Water is life

Westside residents voiced their concerns with erosion and how to better prepare for yet another evacuation.

by Karen Leslie, writer with heart

Hoping for just a sprinkle and not a down pour, was just one of the main topics open for discussion for the 100 plus Westsider’s who attended the Ventura Westside Community Council Meeting held at Bell Arts Factory January 3rd.

The evening began with a lively atmosphere of friends meeting friends and neighbors greeting neighbors. President of WCC, Tomas Luna set the evening’s tone and intention, one with the hope of finding answers, resolving and taking action to help prepare for yet another impending monstrous disaster, the possibility and probability of mudslides. With the hills baron and nothing to stop them from sliding and destroying everything in their path, homes and lives are at stake, not to mention the hills themselves.

With Westside residents still reeling from the bottlenecking, and challenging escape routes of the Dec. 4th fires, they voiced their concerns with erosion and how to better prepare for yet another evacuation.
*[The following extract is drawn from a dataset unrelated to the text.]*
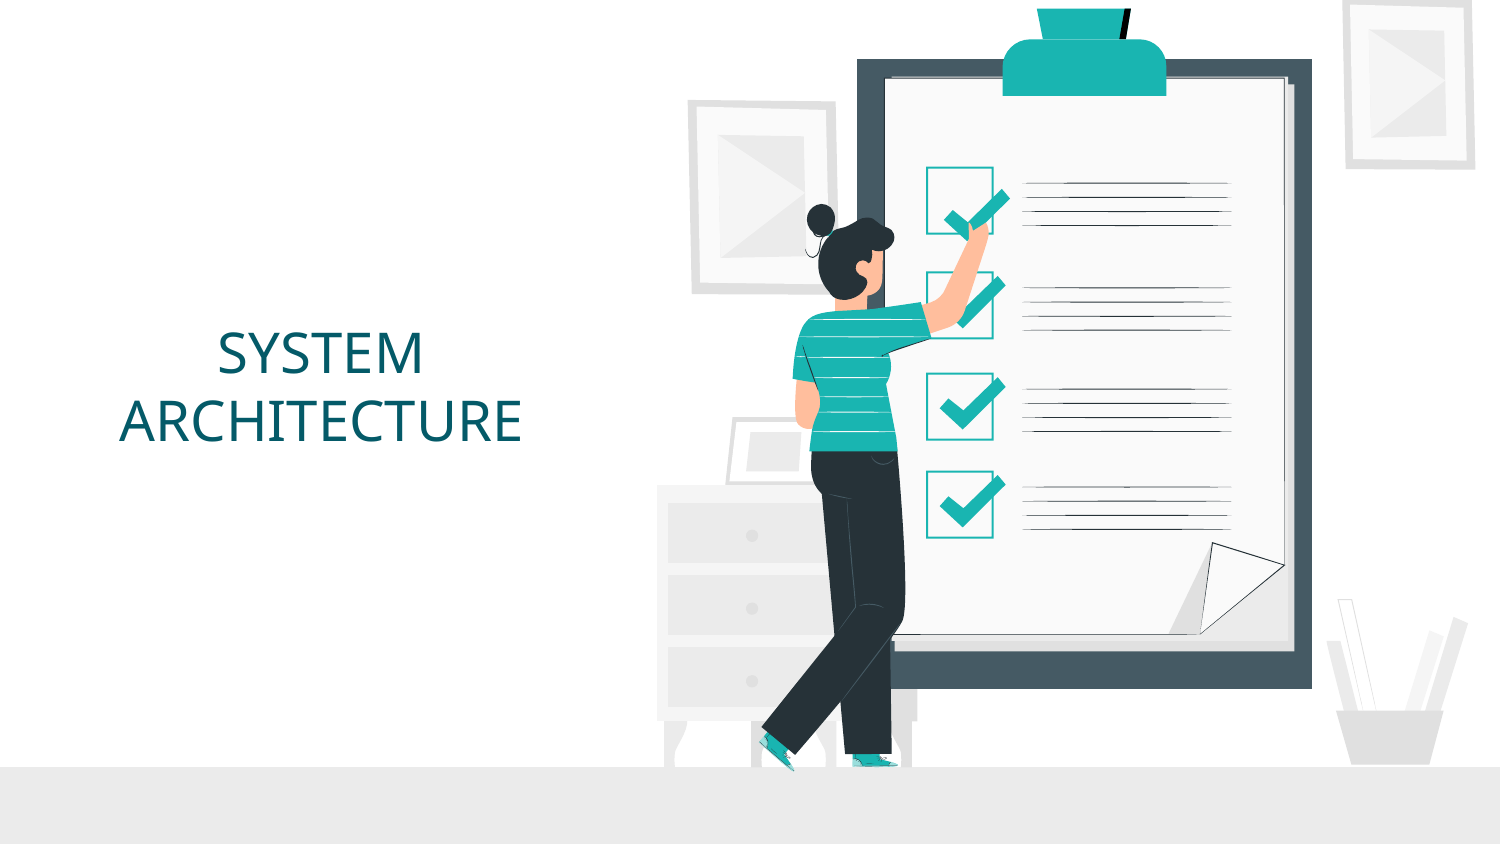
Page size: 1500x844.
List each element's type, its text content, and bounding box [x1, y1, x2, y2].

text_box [656, 0, 1476, 772]
title SYSTEM ARCHITECTURE [63, 355, 579, 416]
This triggered a chain reaction which changed the climate of the evening to a Q&A session. WCC Treasurer, Tomás Rebecchi shares, “I think overall the meeting was successful. We learned the emergency alert systems and evacuation routes can be improved and made more accessible. This is just a starting point, many questions still remain unanswered and we will continue to organize and strongly support local agencies to improve and prepare for future emergencies and hoping for more answers at the next meeting Feb. 7th.
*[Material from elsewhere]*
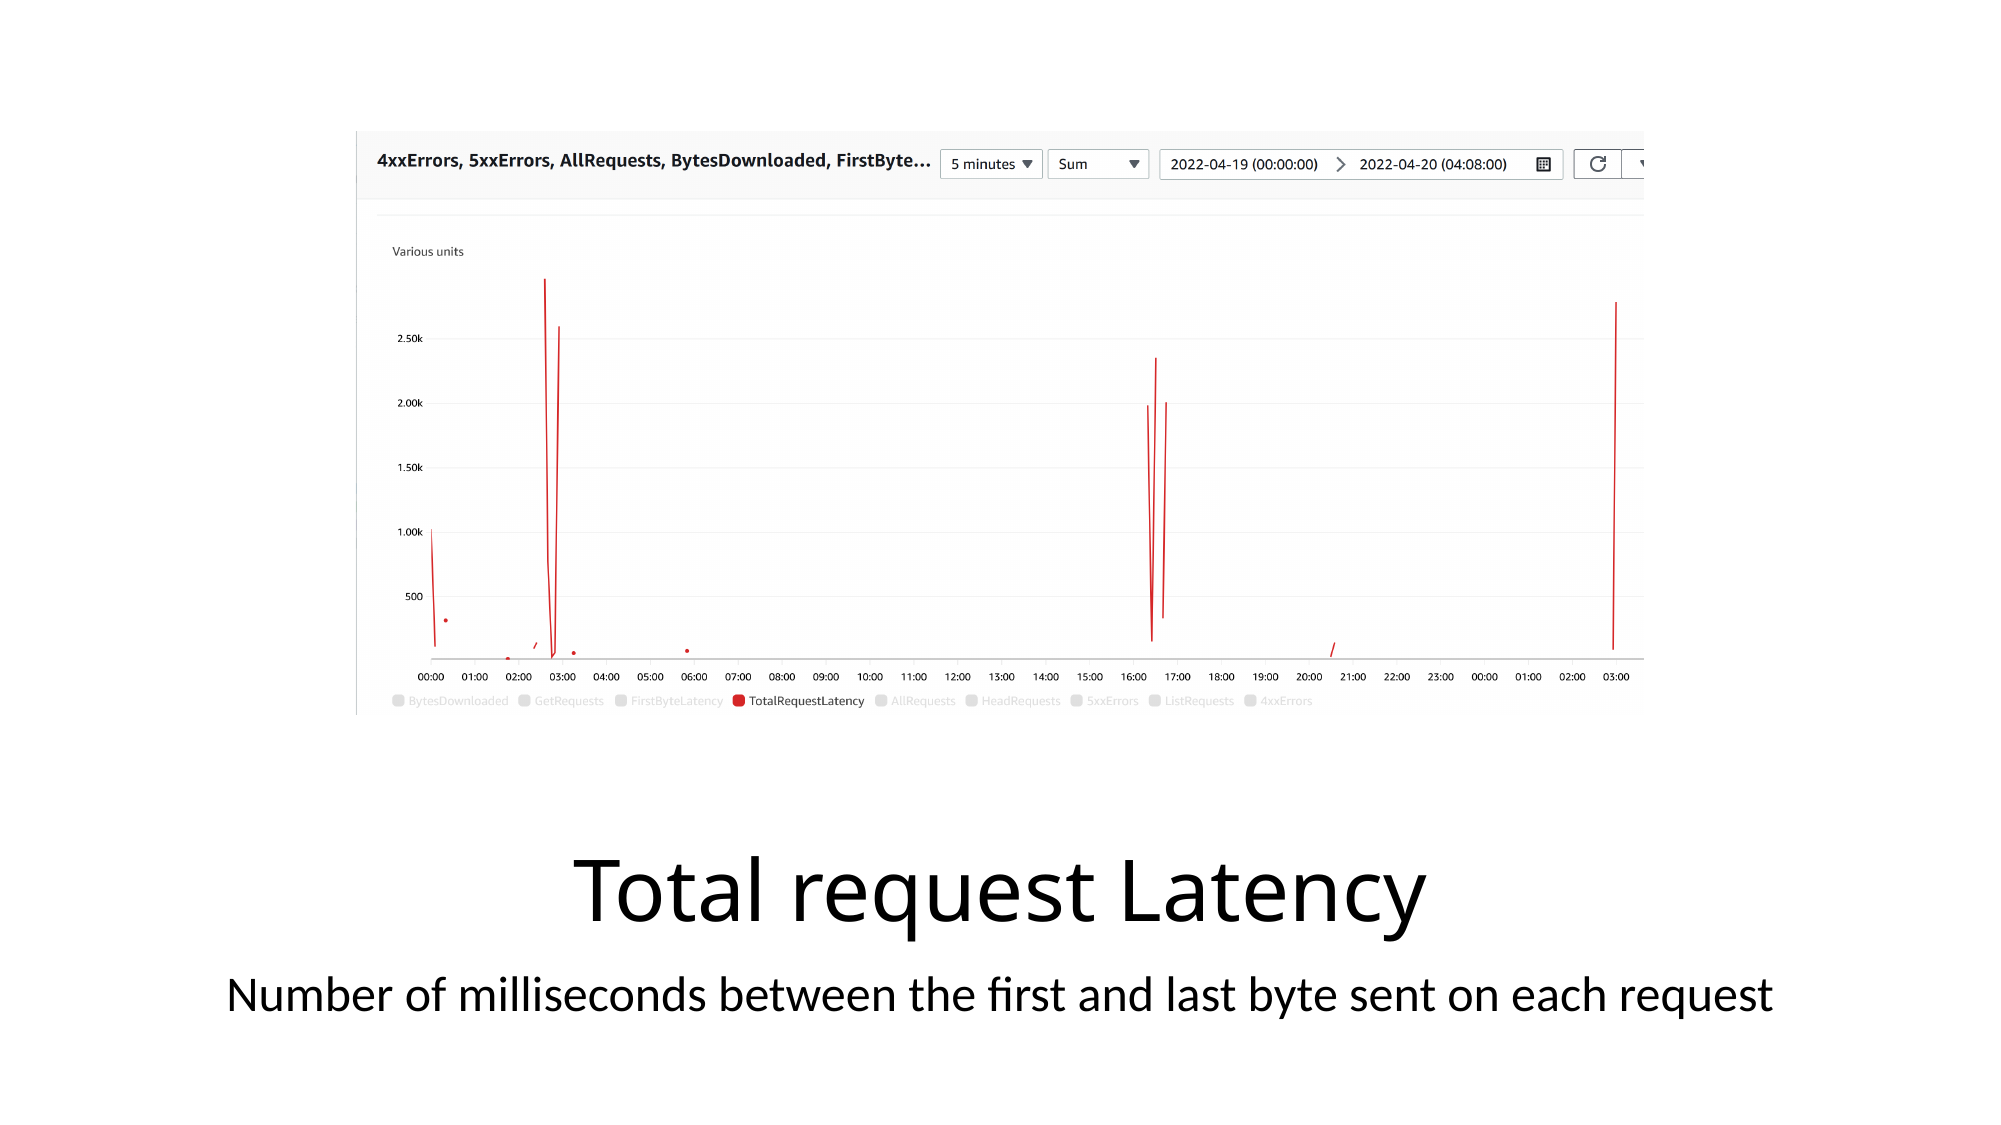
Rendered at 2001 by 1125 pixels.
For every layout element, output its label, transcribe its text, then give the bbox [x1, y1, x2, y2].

list Number of milliseconds between the first and last byte sent on each request [105, 960, 1895, 1036]
picture [355, 131, 1645, 716]
title Total request Latency [105, 838, 1895, 949]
CFROG(Citizens for Responsible Oil and Gas), Kimberly Rivers says, “The Thomas Fires moved through many oil fields including Ventura oil fields which straddles the Westside Community, all the hillsides have the potential for movement and mudslides.”
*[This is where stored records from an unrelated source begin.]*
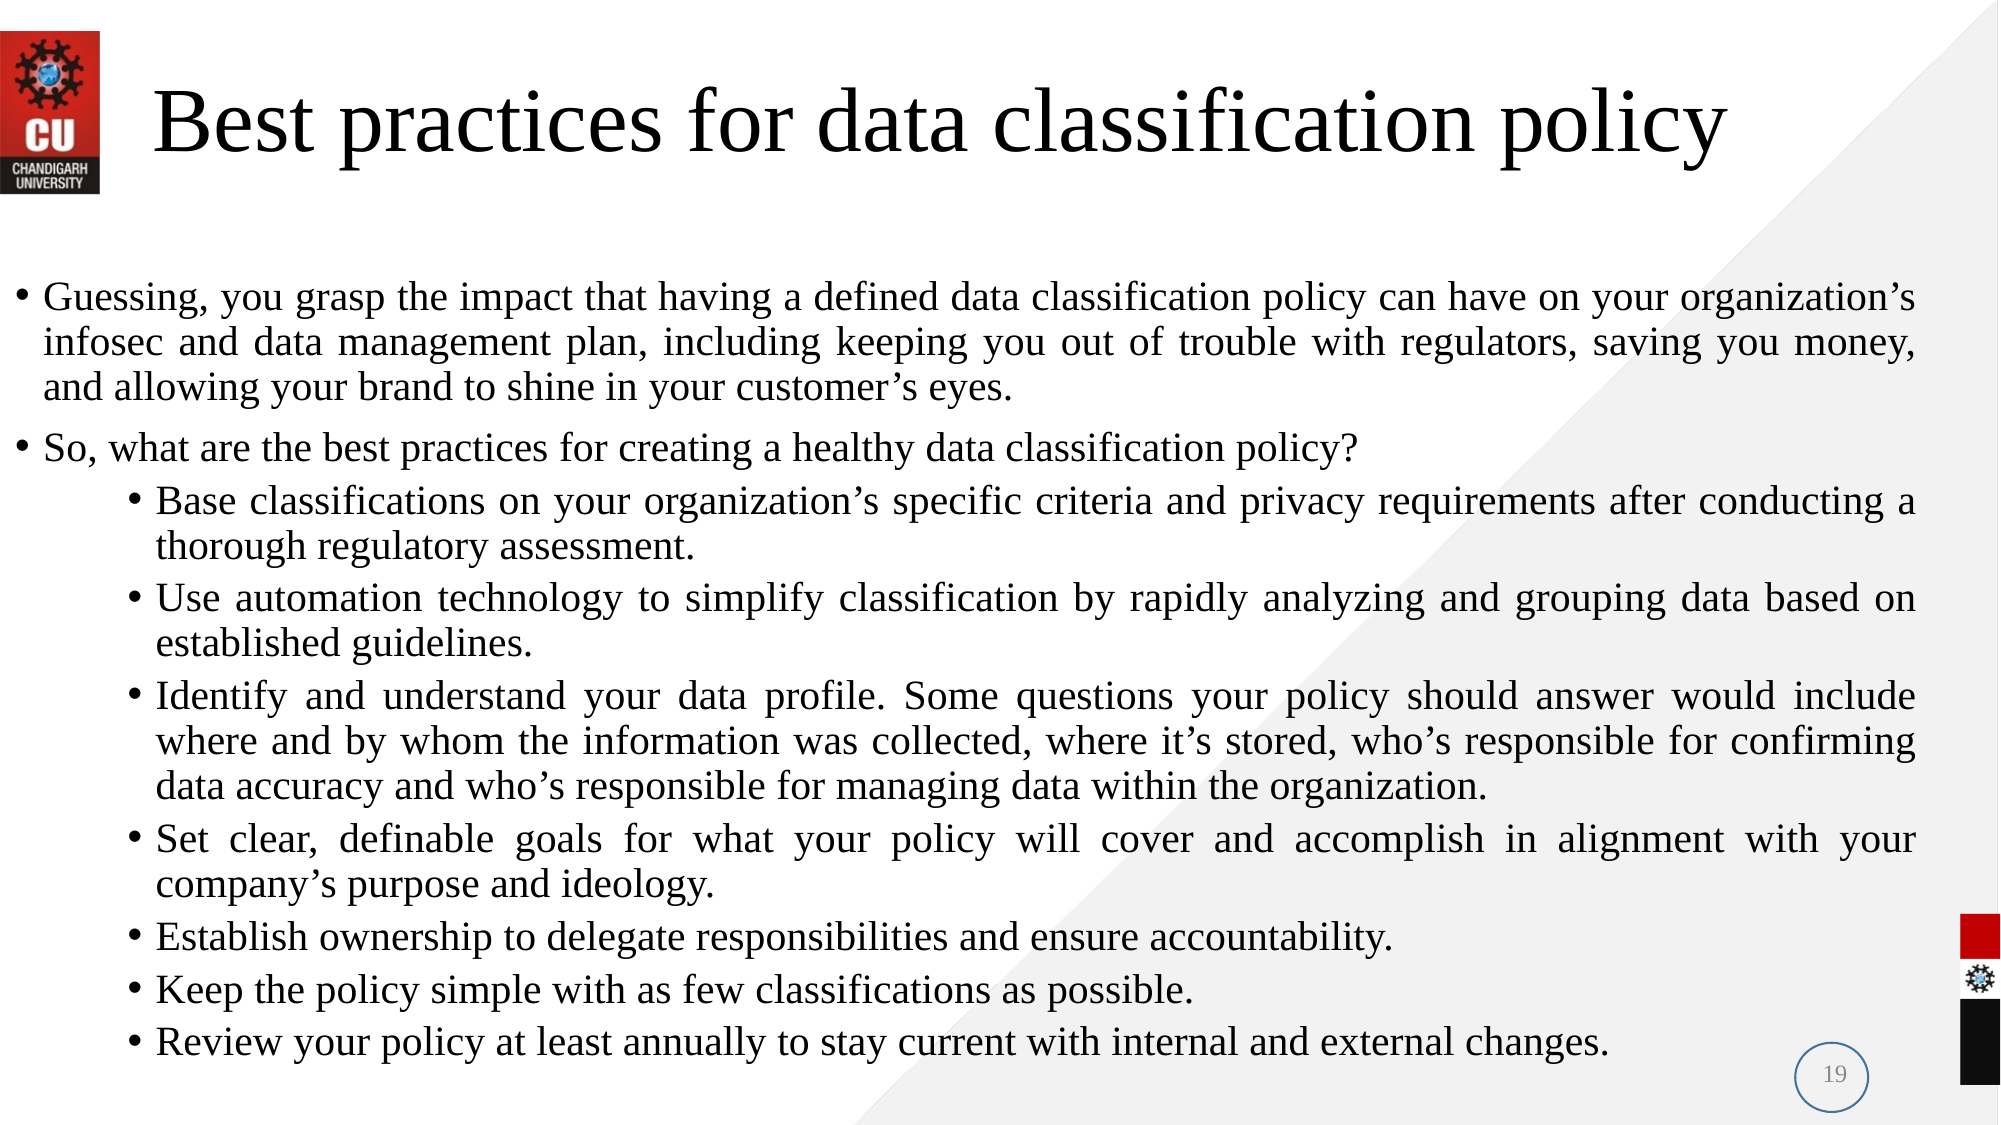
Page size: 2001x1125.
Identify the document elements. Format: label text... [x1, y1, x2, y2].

picture [0, 0, 2001, 1125]
slide_number 19 [1412, 1042, 1863, 1103]
title Best practices for data classification policy [137, 30, 1863, 213]
list Guessing, you grasp the impact that having a defined data classification policy can have on your organization’s infosec and data management plan, including keeping you out of trouble with regulators, saving you money, and allowing your brand to shine in your customer’s eyes. So, what are the best practices for creating a healthy data classification policy? Base classifications on your organization’s specific criteria and privacy requirements after conducting a thorough regulatory assessment. Use automation technology to simplify classification by rapidly analyzing and grouping data based on established guidelines. Identify and understand your data profile. Some questions your policy should answer would include where and by whom the information was collected, where it’s stored, who’s responsible for confirming data accuracy and who’s responsible for managing data within the organization. Set clear, definable goals for what your policy will cover and accomplish in alignment with your company’s purpose and ideology. Establish ownership to delegate responsibilities and ensure accountability. Keep the policy simple with as few classifications as possible. Review your policy at least annually to stay current with internal and external changes. [0, 267, 1934, 1125]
Assistant Ventura Police Chief Darin Schindler shares, “We are pleased with the attendance of so many residents and the department is already preparing to be proactive instead of reactive.”

Ashley Bautista encouraged home residents to register with VC Alert, an emergency notification system that delivers alerts when there is a threat to the health and safety of residents.

Fire Marshal Joe Morelli states,” Residents should prepare for a rain and debris flow event by planning and staying informed on what to do during an emergency by visiting; www.readyventuracounty.org and www.venturacountyrecovers.org also checking local weather channels for updates. A moderate to heavy rainfall event is anticipated in the Thomas Fire areas next week.”

These hard working conscientious people are part of a team effort to find answers to many of the concerns in the minds and hearts of this Westside community. New resident, Andrea Beenham shares, “I am impressed with the camaraderie and openness of the community.”

Wildfires alter the natural landscape by removing vegetation and exposing soil to wind and rain. These changes substantially increase the risk of flash floods and debris flow. Normally, grasses, shrubs and trees slow rainfall and improve soil absorption. Leaf litter further protects the soil from erosive rainfall.

So what’s the next step? Preparation before it rains helps to minimize and prevent potential danger. Nature’s back-to-back disasters can cause distress and uncertainty, that’s where knowledge is power and when new knowledge is applied, combined with action, our choices and decisions can re-direct the flow and deflect future disasters. Holding a positive mindset while trusting the process and each other we become victors instead of victims.

Let’s begin 2018 by watering new ideas with anticipation and appreciation. Drenching ourselves with possibilities in the rich soil of our lives will set the stage to help harness our direction. Planting seeds of hope for the landscape of our future insures deep roots of safety and security for all and generations to come.